> _GIVEN RECORDS_:

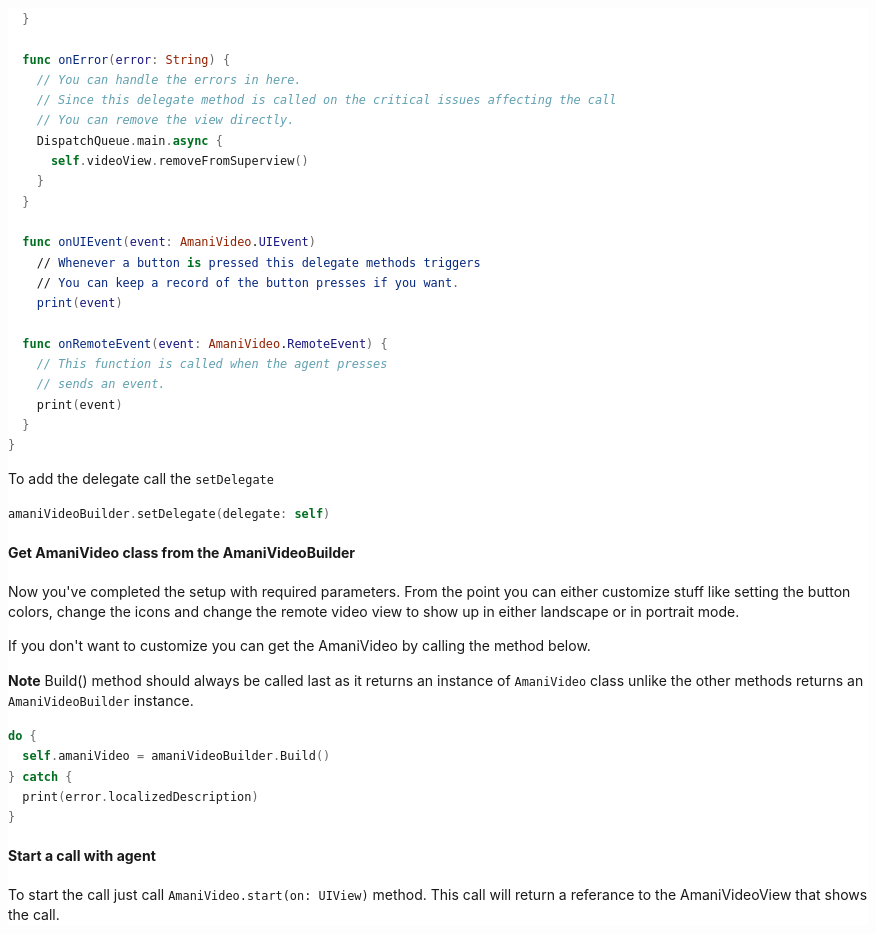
 ```swift
  }
  
  func onError(error: String) {
    // You can handle the errors in here.
    // Since this delegate method is called on the critical issues affecting the call
    // You can remove the view directly.
    DispatchQueue.main.async {
      self.videoView.removeFromSuperview()
    }
  }
  
  func onUIEvent(event: AmaniVideo.UIEvent) 
    // Whenever a button is pressed this delegate methods triggers
    // You can keep a record of the button presses if you want.
    print(event)
  
  func onRemoteEvent(event: AmaniVideo.RemoteEvent) {
    // This function is called when the agent presses
    // sends an event.
    print(event)
  }
}
```

To add the delegate call the `setDelegate`

```swift
amaniVideoBuilder.setDelegate(delegate: self)
```

#### Get AmaniVideo class from the AmaniVideoBuilder

Now you've completed the setup with required parameters. From the point you can either customize stuff like
setting the button colors, change the icons and change the remote video view to show up in either
landscape or in portrait mode.

If you don't want to customize you can get the AmaniVideo by calling the method below.

**Note** Build() method should always be called last as it returns an instance of `AmaniVideo` class unlike the other methods
returns an `AmaniVideoBuilder` instance.

```swift
do {
  self.amaniVideo = amaniVideoBuilder.Build()
} catch {
  print(error.localizedDescription)
}
```

#### Start a call with agent

To start the call just call `AmaniVideo.start(on: UIView)` method. This call will return a referance to the AmaniVideoView that shows
the call.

> _WORK TO BE COMPLETED_: Each entry above must be duplicated precisely; none of the pictures may be included.

> _EXERCISE OUTPUT_:
 ```swift
  }
  
  func onError(error: String) {
    // You can handle the errors in here.
    // Since this delegate method is called on the critical issues affecting the call
    // You can remove the view directly.
    DispatchQueue.main.async {
      self.videoView.removeFromSuperview()
    }
  }
  
  func onUIEvent(event: AmaniVideo.UIEvent) 
    // Whenever a button is pressed this delegate methods triggers
    // You can keep a record of the button presses if you want.
    print(event)
  
  func onRemoteEvent(event: AmaniVideo.RemoteEvent) {
    // This function is called when the agent presses
    // sends an event.
    print(event)
  }
}
```

To add the delegate call the `setDelegate`

```swift
amaniVideoBuilder.setDelegate(delegate: self)
```

#### Get AmaniVideo class from the AmaniVideoBuilder

Now you've completed the setup with required parameters. From the point you can either customize stuff like
setting the button colors, change the icons and change the remote video view to show up in either
landscape or in portrait mode.

If you don't want to customize you can get the AmaniVideo by calling the method below.

**Note** Build() method should always be called last as it returns an instance of `AmaniVideo` class unlike the other methods
returns an `AmaniVideoBuilder` instance.

```swift
do {
  self.amaniVideo = amaniVideoBuilder.Build()
} catch {
  print(error.localizedDescription)
}
```

#### Start a call with agent

To start the call just call `AmaniVideo.start(on: UIView)` method. This call will return a referance to the AmaniVideoView that shows
the call.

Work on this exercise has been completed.